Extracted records
┏━━

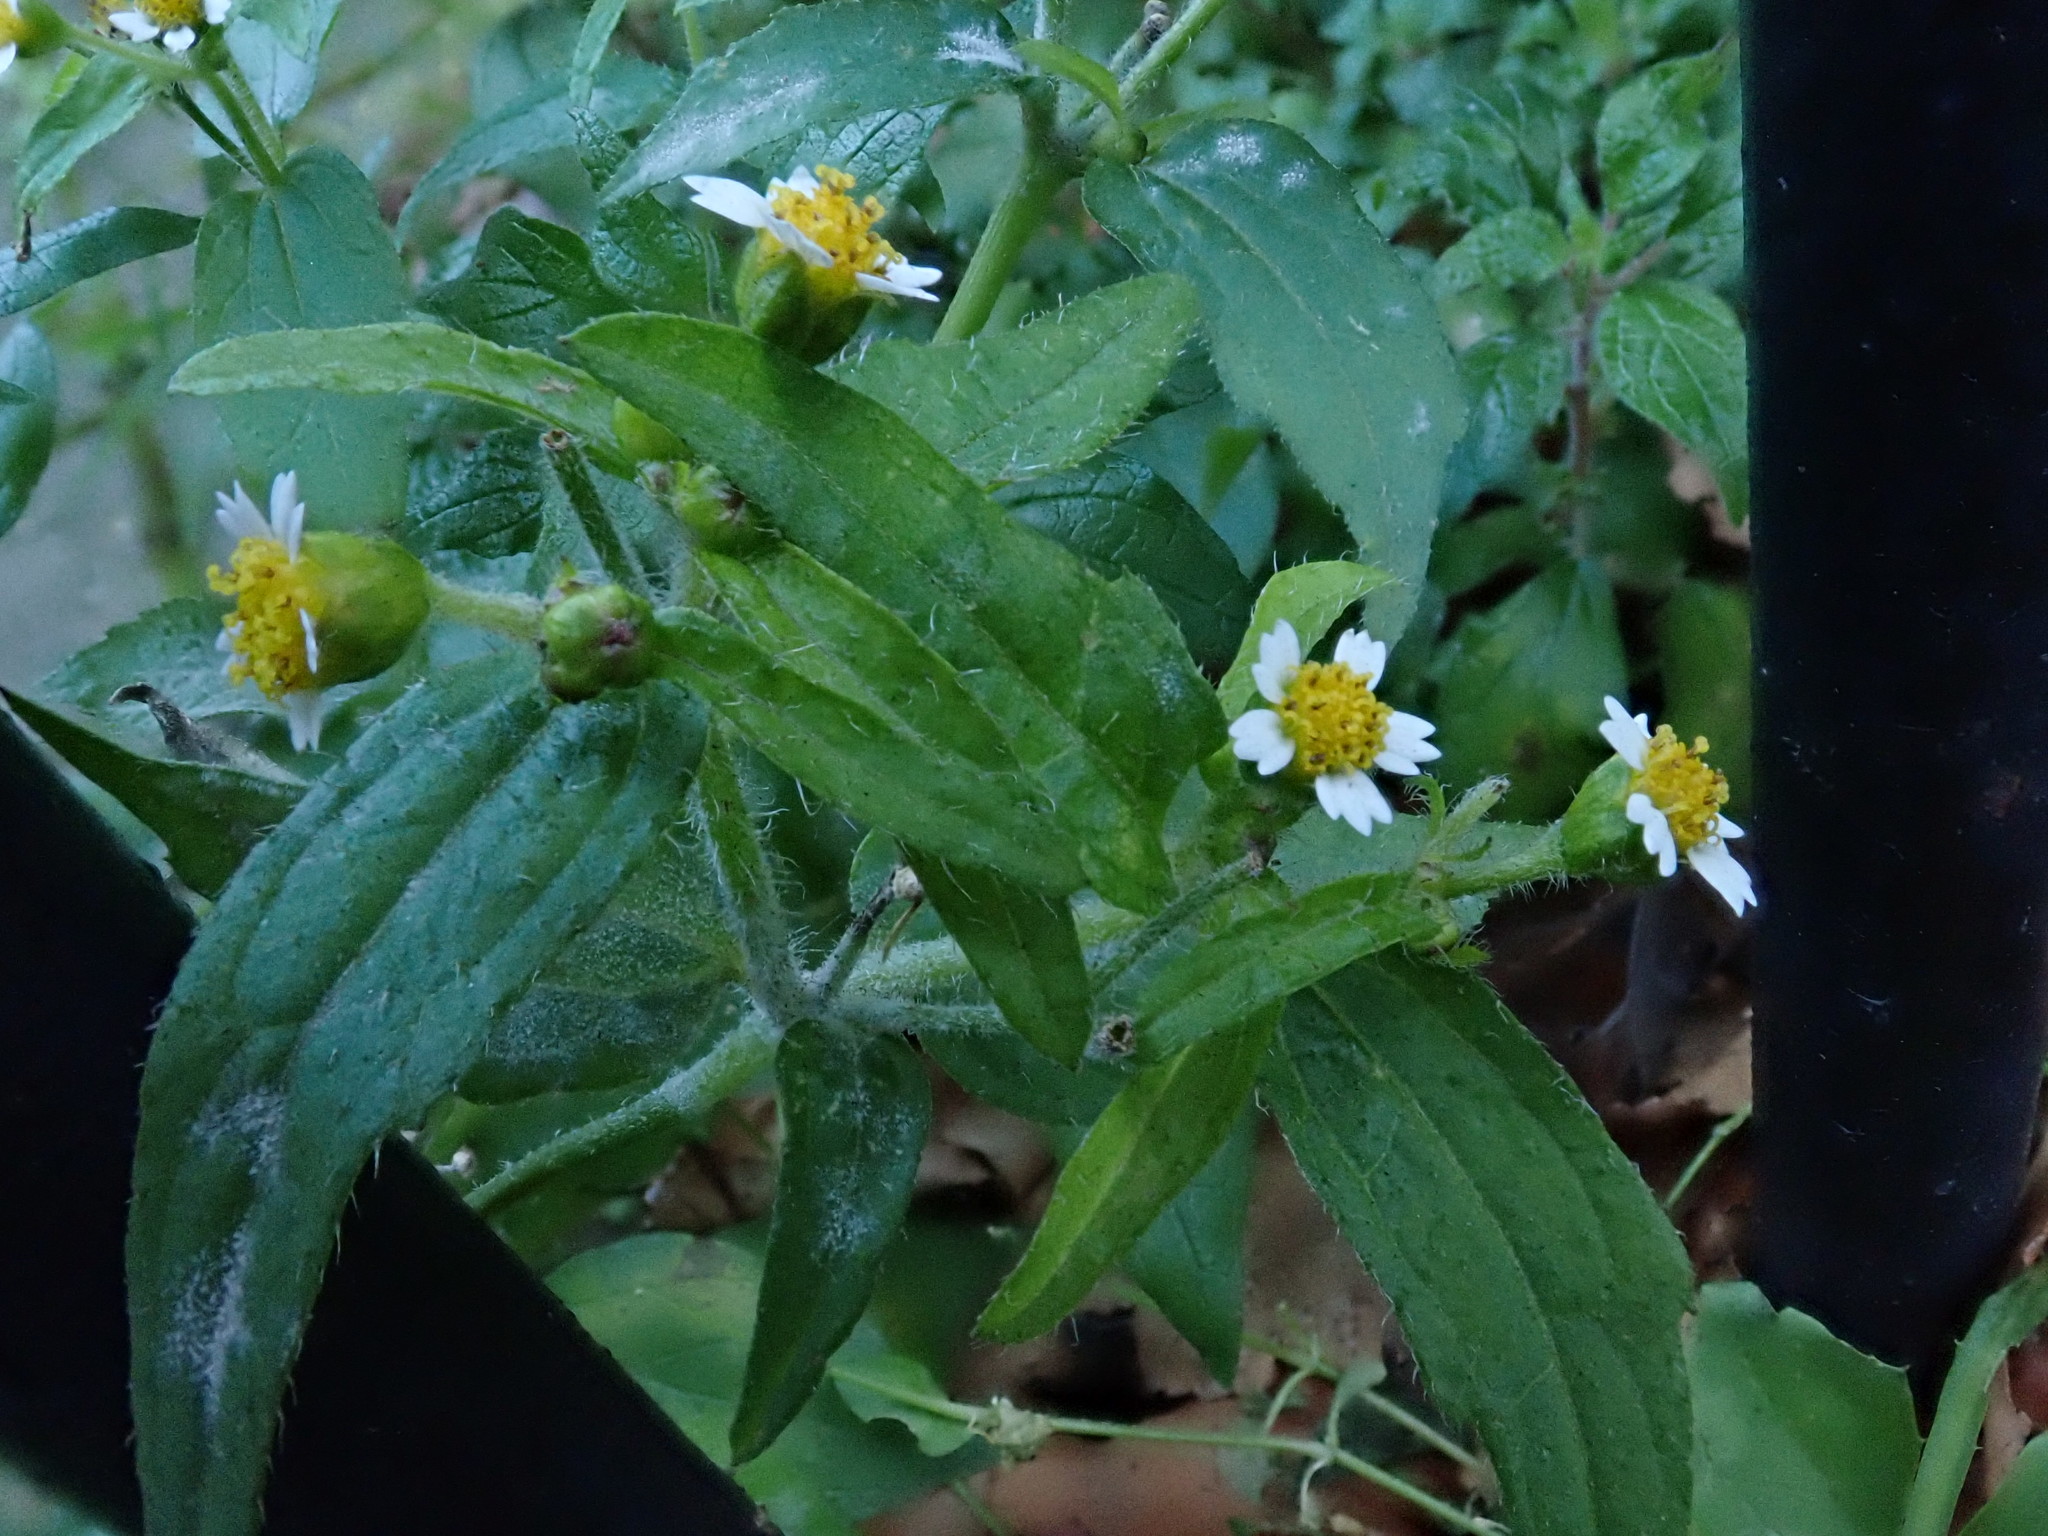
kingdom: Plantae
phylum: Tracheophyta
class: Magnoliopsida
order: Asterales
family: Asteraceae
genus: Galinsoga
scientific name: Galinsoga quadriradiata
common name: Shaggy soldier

┗━━

Please lay out the lines above as a numbered list, skipping blank lines and leaving out any pictures.

1. kingdom: Plantae
2. phylum: Tracheophyta
3. class: Magnoliopsida
4. order: Asterales
5. family: Asteraceae
6. genus: Galinsoga
7. scientific name: Galinsoga quadriradiata
8. common name: Shaggy soldier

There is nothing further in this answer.